Under the change $\ds{\pars{t + \ic k}x \mapsto x}$, the integral over $\ds{x}$ is performed along the 'ray' $\ds{t + \ic k}$ where $\ds{z^{1/2}}$ is its principal branch.
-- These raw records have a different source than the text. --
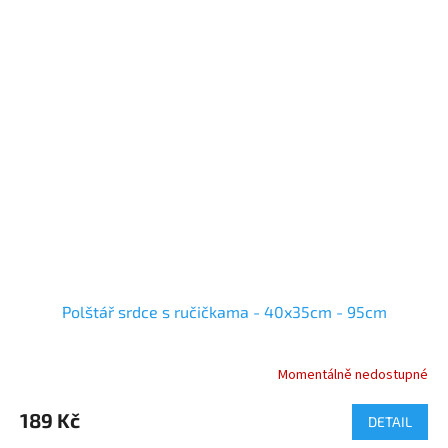
Polštář srdce s ručičkama - 40x35cm - 95cm
Momentálně nedostupné
Průměrné
hodnocení
produktu
189 Kč
DETAIL
je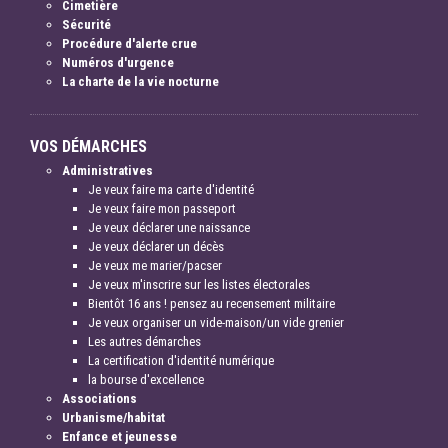
Cimetière
Sécurité
Procédure d'alerte crue
Numéros d'urgence
La charte de la vie nocturne
VOS DÉMARCHES
Administratives
Je veux faire ma carte d'identité
Je veux faire mon passeport
Je veux déclarer une naissance
Je veux déclarer un décès
Je veux me marier/pacser
Je veux m'inscrire sur les listes électorales
Bientôt 16 ans ! pensez au recensement militaire
Je veux organiser un vide-maison/un vide grenier
Les autres démarches
La certification d'identité numérique
la bourse d'excellence
Associations
Urbanisme/habitat
Enfance et jeunesse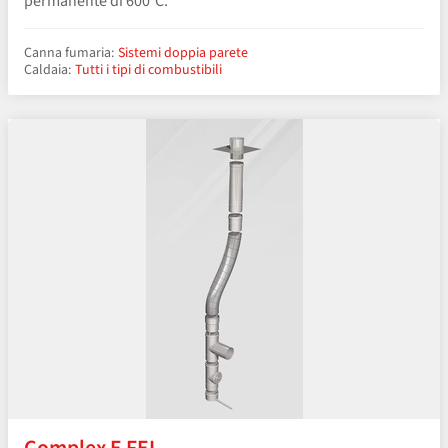
permanente di 600°C.
Canna fumaria:
Sistemi doppia parete
Caldaia:
Tutti i tipi di combustibili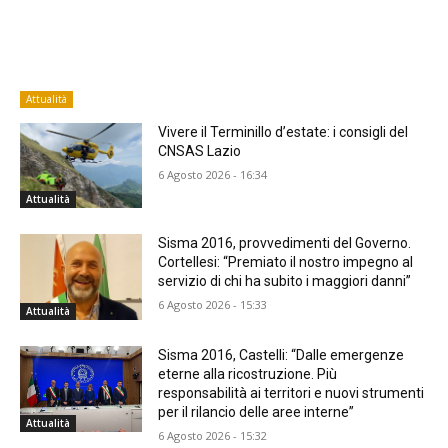
Attualità
Vivere il Terminillo d’estate: i consigli del
CNSAS Lazio
6 Agosto 2026 - 16:34
Attualità
Sisma 2016, provvedimenti del Governo.
Cortellesi: “Premiato il nostro impegno al
servizio di chi ha subito i maggiori danni”
6 Agosto 2026 - 15:33
Attualità
Sisma 2016, Castelli: “Dalle emergenze
eterne alla ricostruzione. Più
responsabilità ai territori e nuovi strumenti
per il rilancio delle aree interne”
Attualità
6 Agosto 2026 - 15:32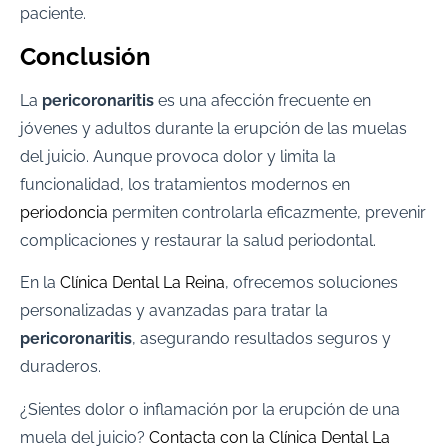
paciente.
Conclusión
La
pericoronaritis
es una afección frecuente en
jóvenes y adultos durante la erupción de las muelas
del juicio. Aunque provoca dolor y limita la
funcionalidad, los tratamientos modernos en
periodoncia
permiten controlarla eficazmente, prevenir
complicaciones y restaurar la salud periodontal.
En la
Clínica Dental La Reina
, ofrecemos soluciones
personalizadas y avanzadas para tratar la
pericoronaritis
, asegurando resultados seguros y
duraderos.
¿Sientes dolor o inflamación por la erupción de una
muela del juicio?
Contacta con la Clínica Dental La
A 'closed contour' is built by adding an integration along an arc and along $\ds{\mathbb{R}_{>0}}$. The integral , along the arc vanishes out as its radius $\ds{\to \infty}$ such that

\begin{align} \left.\rule{0pt}{4mm}\mrm{f}\pars{t}\,\right\vert_{\ t\ >\ 0} & = {1 \over 4}\int_{-1}^{1}\pars{t + \ic k}^{-3/2}\ \underbrace{\int_{0}^{\infty}x^{1/2}\expo{-x}\,\dd x} _{\ds{\Gamma\pars{3 \over 2} = {\root{\pi} \over 2}}}\ \,\dd k = {\root{\pi} \over 4} \Re\bracks{\pars{-\,{2 \over \ic}}\pars{t + \ic k}^{-1/2}}_{0}^{1} \\[2mm] & = -\,{\root{\pi} \over 2}\Im\pars{t + \ic}^{-1/2} = -\,{\root{\pi} \over 2}\Im\bracks{\root{t^{2} + 1}\exp\pars{\ic\arctan\pars{1 \over t}}}^{-1/2} \\[5mm] & = {\root{\pi} \over 2}\pars{t^{2} + 1}^{-1/4} \,\sin\pars{\arctan\pars{1/t} \over 2} \\[5mm] & = {\root{\pi} \over 2}\pars{t^{2} + 1}^{-1/4} \root{1 - \cos\pars{\arctan\pars{1/t}} \over 2} \\[5mm] & = {\root{2\pi} \over 4}\pars{t^{2} + 1}^{-1/4} \root{\sec\pars{\arctan\pars{1/t}} - 1 \over \sec\pars{\arctan\pars{1/t}}} \\[5mm] & = {\root{2\pi} \over 4}\pars{t^{2} + 1}^{-1/4} \root{\root{1/t^{2} + 1} - 1 \over \root{1/t^{2} + 1}} \\[2mm] & = {\root{2\pi} \over 4}{1 \over \root{\root{t^{2} + 1}}} \root{\root{t^{2} + 1} - t \over \root{t^{2} + 1}} = \bbx{{\root{2\pi} \over 4}\, {\root{\root{t^{2} + 1} - t} \over \root{t^{2} + 1}}} \end{align}